New home builders are showing “signs of life” in Arizona, especially in the East Valley, one economic expert says.
But it still may be a while before the state returns to “normal levels.”
“Home building, similar to job growth, may be up somewhat, but continues to be far below ‘normal,’ and therefore, the best observation we can make is that home construction is showing signs of life,” research professor Lee McPheters, director of the JPMorgan Chase Economic Outlook Center at the W. P. Carey School of Business at Arizona State University, said. “(It) maybe up as much as 50 percent this year, but even at that, it will be still one of the weakest years on record for Arizona.”
Still, with plans taking shape, the East Valley may be the beneficiary of a lot of new homes.

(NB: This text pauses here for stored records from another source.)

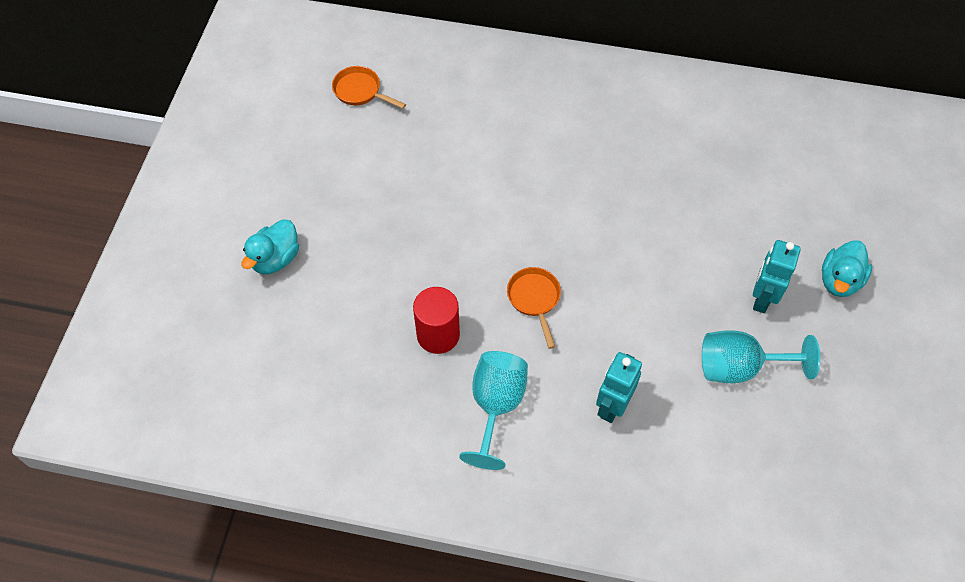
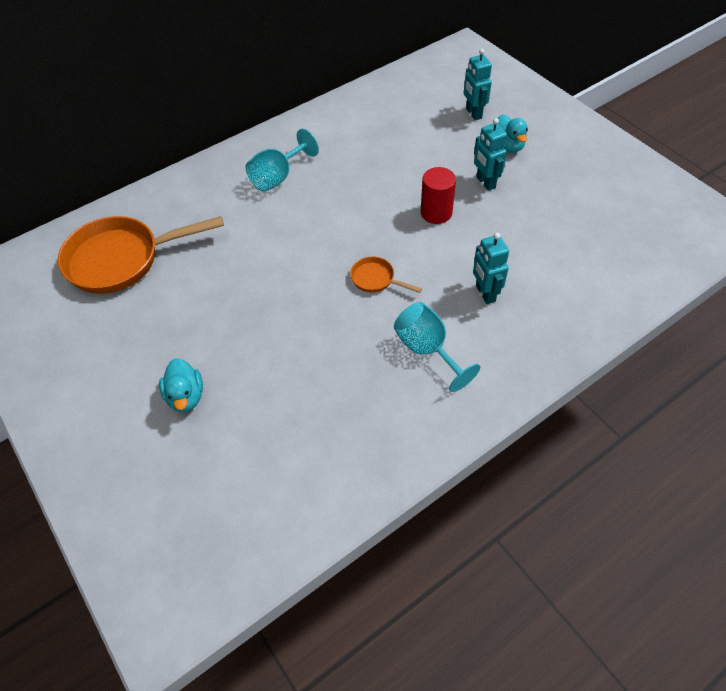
camera: 45 degrees left, 5 degrees down
(360, 91) = (122, 260): orange pan -> orange pan, size x2.25
(438, 335) = (346, 344): red cylinder -> red cylinder (436, 213)
(739, 367) = (517, 221): turquoise goblet -> turquoise goblet (278, 177)
(852, 212) = (473, 113): none -> turquoise robot

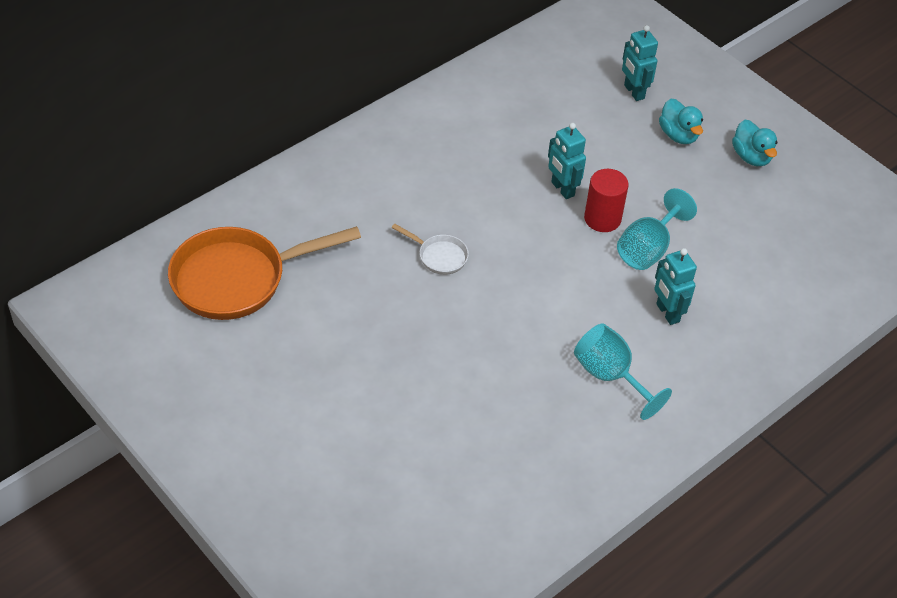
camera: 10 degrees left, 5 degrees down
(186, 396) = (350, 432): turquoise duck -> turquoise duck (751, 157)
(278, 177) = (407, 175): turquoise goblet -> turquoise goblet (648, 249)
(293, 242) = (439, 256): none -> white pan
(376, 279) = (542, 298): orange pan -> none
(485, 182) = (656, 181): turquoise robot -> turquoise robot (562, 189)

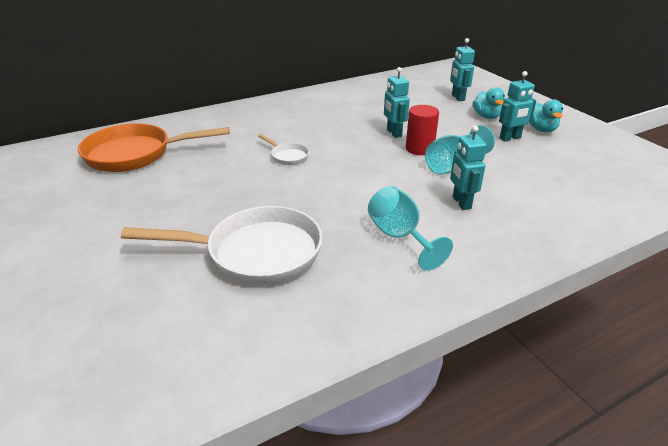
camera: 15 degrees right, 15 degrees down
(466, 422) = (255, 253): none -> white pan
(713, 181) = (510, 138): none -> turquoise robot

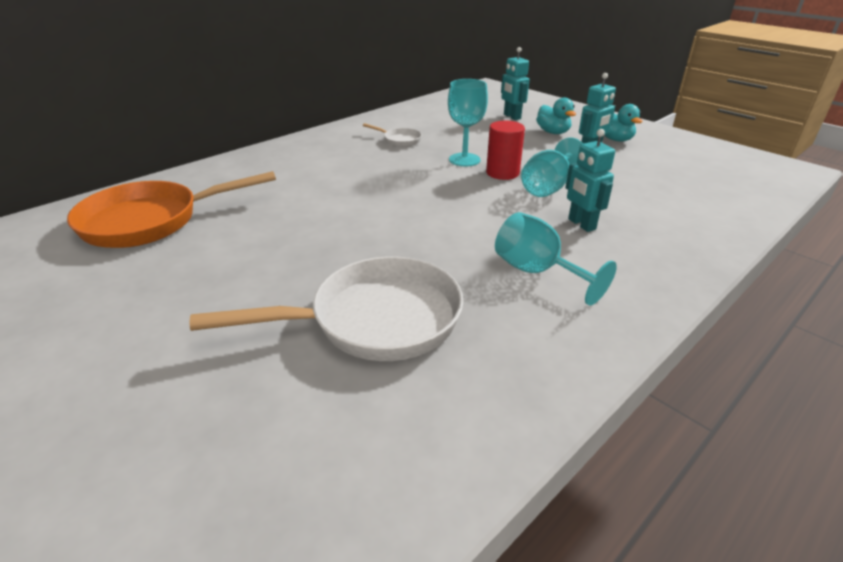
camera: 15 degrees left, 0 degrees up
(287, 156) = (354, 199): white pan -> white pan (399, 140)
(393, 133) = (464, 160): turquoise robot -> turquoise goblet

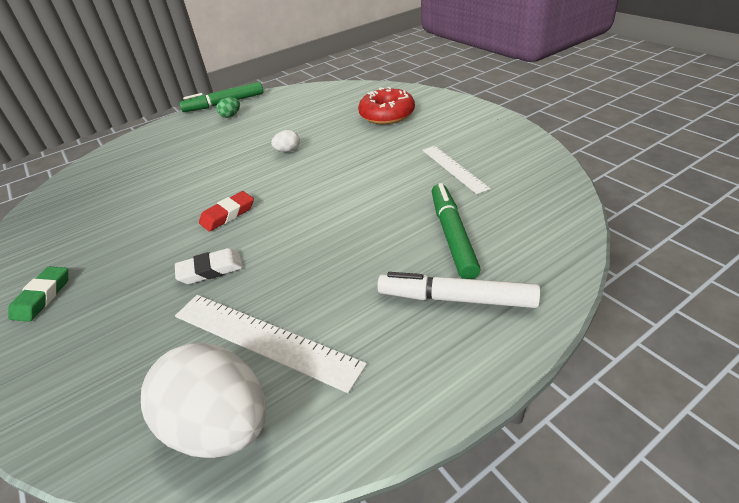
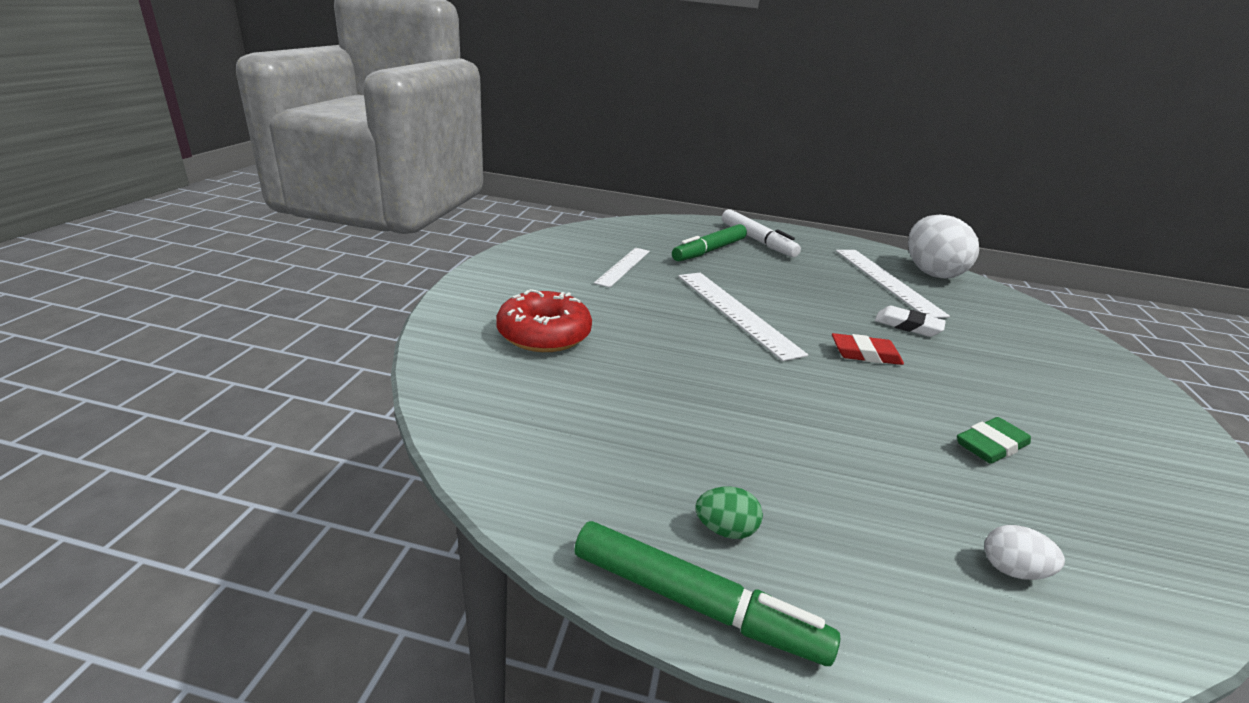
camera: 140 degrees left, 10 degrees down
(42, 297) = (1099, 396): green eraser -> green eraser (991, 445)
(288, 151) = (724, 376): white egg -> white egg (1011, 570)
(334, 188) = (736, 312): none -> white ruler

Gilbert has issued 1,896 new home permits through August, already surpassing the 1,545 new home permits for all of 2011. There were 197 permits issued in August, while April and May were strongest with 290 and 295 permits issued.
In the peak years, the town saw 300 permits a month on average.
It’s possible the town could come close to issuing double the number of permits of 2011, said Greg Tilque, director of the town’s development services department.
And the future may be brighter.
Six home builders just completed the purchase of land in southeast Gilbert to develop Bridges at Gilbert, with plans to build about 570 homes at Queen Creek and Higley roads, said Gina Canzonetta, marketing manager for Maracay Homes. Construction on that will begin next summer.
In fact, of the 10 new communities Maracay is working on, eight are in the East Valley, she said.
Shea Homes has started sales on two new developments — more than 200 homes — in San Tan Valley, the home builder announced last month.
And Mesa’s Eastmark will have 700 new homes in its first residential phase. Sales will start early next year. According to an Eastmark website, 15,000 residential units are planned for the 3,200-acre development.
Maracay’s Canzonetta said Arizona home builders are on track for 14,000 new home permits this year, double the average of the last two years, but still below the “normal” levels of 20,000 to 25,000 a year.
In his latest housing report, Michael J. Orr, director for the Center for Real Estate Theory and Practice at ASU’s W.P. Carey School of Business, said home buyers are seeking out new builds because the inventory is shrinking in the resale market and there’s a lot of competition from investors.
Orr found that from June 2011 to June 2012, new single-family home sales increased by 39 percent in Maricopa County, with Gilbert leading the way.
“As ordinary owner occupiers get increasingly frustrated with the difficulty of competing against investors with cash offers, some have turned to new homes as their source,” he wrote in his report.
Maracay’s Canzonetta said home builders are seeing the change.
“We’re in the middle of recovery. We’re starting to improve,” she said.
Gilbert’s Tilque said the town is about 10 to 13 years from build-out, with another 30,000 homes likely to be constructed in Gilbert during that time before land runs out.
Chandler leaders have already indicated the city is close to being out of space for new developments.
So don’t expect see the large number of new home permits of the boom years, Orr signals in his report.
“We must remember that these permit numbers are still very low compared with what we typically saw for any June prior to 2008. Even with these permit levels, new single family homes will remain a relatively small part of the market compared with 2007 and earlier,” he wrote.